Nii Osah Mills, the Minister of Lands and Natural Resources, on Friday inaugurated a 17-member special working group to oversee and guide the development of a Lands Bill and associated legislative instruments.
The working group forms part of the Lands Administration Project which focuses on facilitating access to land, ensuring security of title to land and enhancing institutional capacity for efficient and effective land administration.
Nii Mills said for the past 13 years, Government had been grappling with the drafting and passage of a Lands Bill to consolidate and update the legal framework for an efficient, transparent and sustainable land administration in the country.
He said the only way to ensure viable land administration was to reinforce the policy, legal and regulatory framework.
He recalled that about 166 pieces of legislation, including subsidiary ones that served as the legal framework for land administration in Ghana were variously described as overlapping, conflicting, inadequate and outmoded.
He said the process of crafting the Lands Bill to rationalise the legislations had been a difficult one, describing it as “tortuous, daunting, fleeting and illusive”.
“At various times issues of land administration rules, land acquisition and compensation, land use planning, stool land administration and surveying and mapping have been proposed to stand alone as separate laws,” he said.
Nii Mills said: “Land constitutes the bedrock of almost all our developmental programmes…therefore we do not have the luxury of retaining the current seemingly chaotic state of legal and regulatory framework.”
He said there was, therefore, the urgent need to engage in reforms to harness the potentials in land to support national development.
However, he stated that the Ministry was not seeking to undertake any ‘radical land reform measures,’ rather it was looking at restructuring land administration procedures, process and institutions to guarantee efficiency, effectiveness and transparency.
He urged the working group to guide the consultants to be mindful of the Ministry’s land administration reform policy direction.
“Take into consideration Ghana’s peculiar land tenure and land administration systems and be mindful of global trends and international best practices, particularly the framework and guidelines on land policy in Africa initiated by the African Union,” he said.
Nii Mills hinted that the Land Use and Spatial Planning Bill had made significant progress and was about to be presented to Cabinet in the next two weeks.

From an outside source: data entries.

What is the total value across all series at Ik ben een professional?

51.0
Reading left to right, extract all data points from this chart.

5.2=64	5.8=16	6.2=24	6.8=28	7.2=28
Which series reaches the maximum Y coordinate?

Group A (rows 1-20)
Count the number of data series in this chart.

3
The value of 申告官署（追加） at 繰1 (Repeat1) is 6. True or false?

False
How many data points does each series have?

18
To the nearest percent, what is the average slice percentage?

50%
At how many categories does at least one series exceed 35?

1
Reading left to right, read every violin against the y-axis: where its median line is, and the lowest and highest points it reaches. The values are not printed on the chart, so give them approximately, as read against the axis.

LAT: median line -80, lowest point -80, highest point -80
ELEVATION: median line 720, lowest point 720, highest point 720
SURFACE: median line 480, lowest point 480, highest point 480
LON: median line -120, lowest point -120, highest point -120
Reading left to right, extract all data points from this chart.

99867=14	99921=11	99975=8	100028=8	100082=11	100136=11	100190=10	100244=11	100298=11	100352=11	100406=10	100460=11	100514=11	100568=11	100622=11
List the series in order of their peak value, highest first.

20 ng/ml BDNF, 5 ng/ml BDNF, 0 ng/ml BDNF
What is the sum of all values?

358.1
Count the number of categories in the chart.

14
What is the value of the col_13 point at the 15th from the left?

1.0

Professor Samuel K.B. Asante, Chief of Asokore Mampong Traditional Area, and Chairman of the working group, expressed happiness that the group constituted experts in varied fields.
He said the expertise and experience of the members would be employed to develop a comprehensive land legislative framework to ensure proper land administration in the country.
He expressed concern over the whole-sale of tracts of land to foreign INVESTORS and said there was the need to have a policy pronouncement from Government to reverse the trend.